Thanks to rapid and relatively inexpensive techniques, anything that can be swabbed, scooped and sequenced is fair game for bacterial community analyses. And, microbiome-mania aside, we are still discovering incredible things about the invisible microbial world everyday. Fellow microBEnet author David Coil has suggested that it is timely to collate the wealth of information that has resulted from the Alfred P. Sloan Foundation program of the Microbiology of the Built Environment, using network analyses (amongst others). We recently undertook a similar task, reviewing the literature on animal gut microbiota; also using network analyses to find patterns and gaps in the current knowledge (Pascoe et al., 2017).
Early gut microbiota studies were mostly focussed on humans, however there is now a rising number of studies on non-human animals. But why the shift in focus? We reviewed 650 studies on animal gut microbiota published between 2009-2016 to find out why. Network analyses were the perfect tool to not only visualise, but also quantify the interdisciplinarity of the literature, based on concepts presented by Leydesdorff (2007). Of the studies we reviewed, 48% looked at the gut microbiota of domestic animals, including cows, pigs and chickens, mainly to improve nutrition and growth, i.e., for economic interests. However, humans are never far from the minds of researchers; 38% of studies used animals as a model system for human health, addressing a whole range of questions (we identified 34), including some which were pretty innovative, such as, can the microbiota be used as a biomarker to predict liver transplant rejection? (By the way, it turns out maybe it can! Ren et al., 2014).

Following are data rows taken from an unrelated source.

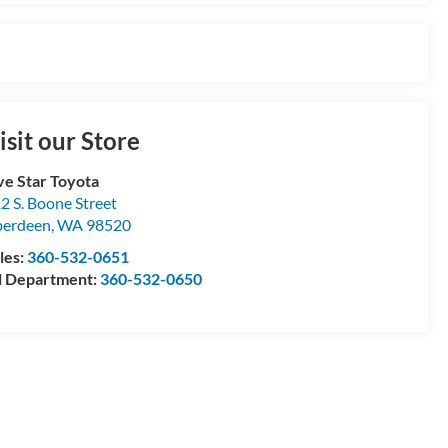
isit our Store
ve Star Toyota
2 S. Boone Street
berdeen
,
WA
98520
les:
360-532-0651
l Department:
360-532-0650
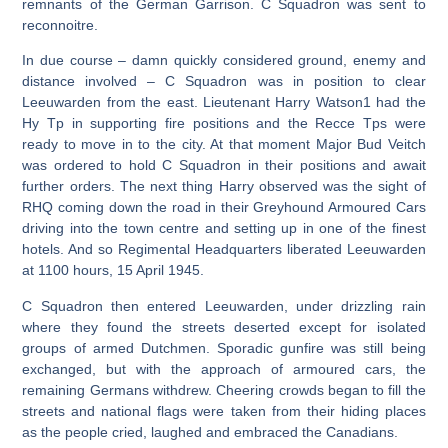
remnants of the German Garrison. C Squadron was sent to
reconnoitre.
In due course – damn quickly considered ground, enemy and
distance involved – C Squadron was in position to clear
Leeuwarden from the east. Lieutenant Harry Watson1 had the
Hy Tp in supporting fire positions and the Recce Tps were
ready to move in to the city. At that moment Major Bud Veitch
was ordered to hold C Squadron in their positions and await
further orders. The next thing Harry observed was the sight of
RHQ coming down the road in their Greyhound Armoured Cars
driving into the town centre and setting up in one of the finest
hotels. And so Regimental Headquarters liberated Leeuwarden
at 1100 hours, 15 April 1945.
C Squadron then entered Leeuwarden, under drizzling rain
where they found the streets deserted except for isolated
groups of armed Dutchmen. Sporadic gunfire was still being
exchanged, but with the approach of armoured cars, the
remaining Germans withdrew. Cheering crowds began to fill the
streets and national flags were taken from their hiding places
as the people cried, laughed and embraced the Canadians.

Model animals were also the most interdisciplinary studies; network analyses (network density index) indicated that 23% of potential links between research questions were investigated and, in general, research questions were more closely associated with one another than in domestic or wild animals (as measured by the betweenness centrality index). At the other end of the spectrum were studies on wild animals; they were comparatively uncommon (14% of reviewed studies), addressed relatively few research questions (only 22) that focussed on ‘basal’ knowledge (e.g., community composition of microbiota), and finally, interdisciplinarity was low; only 8% of potential associations between these research questions have been explored. Despite the clear differences between domestic, model and wild animal studies, network analyses did highlight some similarities between the groups – diet was consistently a crucial research question, either in terms of its frequency or as a question creating connectivity between other questions or ‘disciplines’.
So what did we conclude from our review? Although lab animals do provide us with a great opportunity to perform experiments that we cannot conduct on human subjects (e.g., due to ethical reasons), wild animals may offer a new and exciting model system. Captive animals have a very different microbiota to their wild conspecifics (Xenoulis et al., 2010; Nelson et al., 2013), which is largely down to the fact that, in captivity animals are fed the same diet, and interact with the same individuals, in the same (controlled, often sterile) environment day-in and day-out. Luckily for us, and for non-captive animals, we live a much more varied lifestyle, and consequently we know that lab animals cannot show us the whole microbial picture (Amato, 2013). Even wild animals that are brought into captivity start to show a ‘lab-influenced’ microbiota after just a short time, e.g., lower bacterial diversity (Kohl and Dearing, 2014). It may not sound like a big deal, but it isn’t just the microbiota that is different in lab mice, it’s also, for example, their immune response to pathogens (Rosshart et al., 2017; see also Pedersen and Babayan, 2011). The obvious answer to understanding the role and function of the gut microbiota would be to combine the study of intact wild animal microbiota, with the flexibility and control of lab animal microbiota.
A recent study has made steps in producing a ‘wild’ model in the lab; Rosshart et al. 2017 transplanted microbiota from a wild mouse to ‘standard’ lab mice (Germ-free C57BL/6 mice) – wild microbiota was largely retained by lab mice over multiple generations, creating ‘reconstituted’ individuals. Although there has been some incredibly valuable work done on wild animal microbiota, for example determining that parasites and gut microbiota interact in the gut biome, with implications for host health (e.g., Kreisinger et al., 2015), it looks like we haven’t yet taken full advantage of all the opportunities studying wild animals can afford us.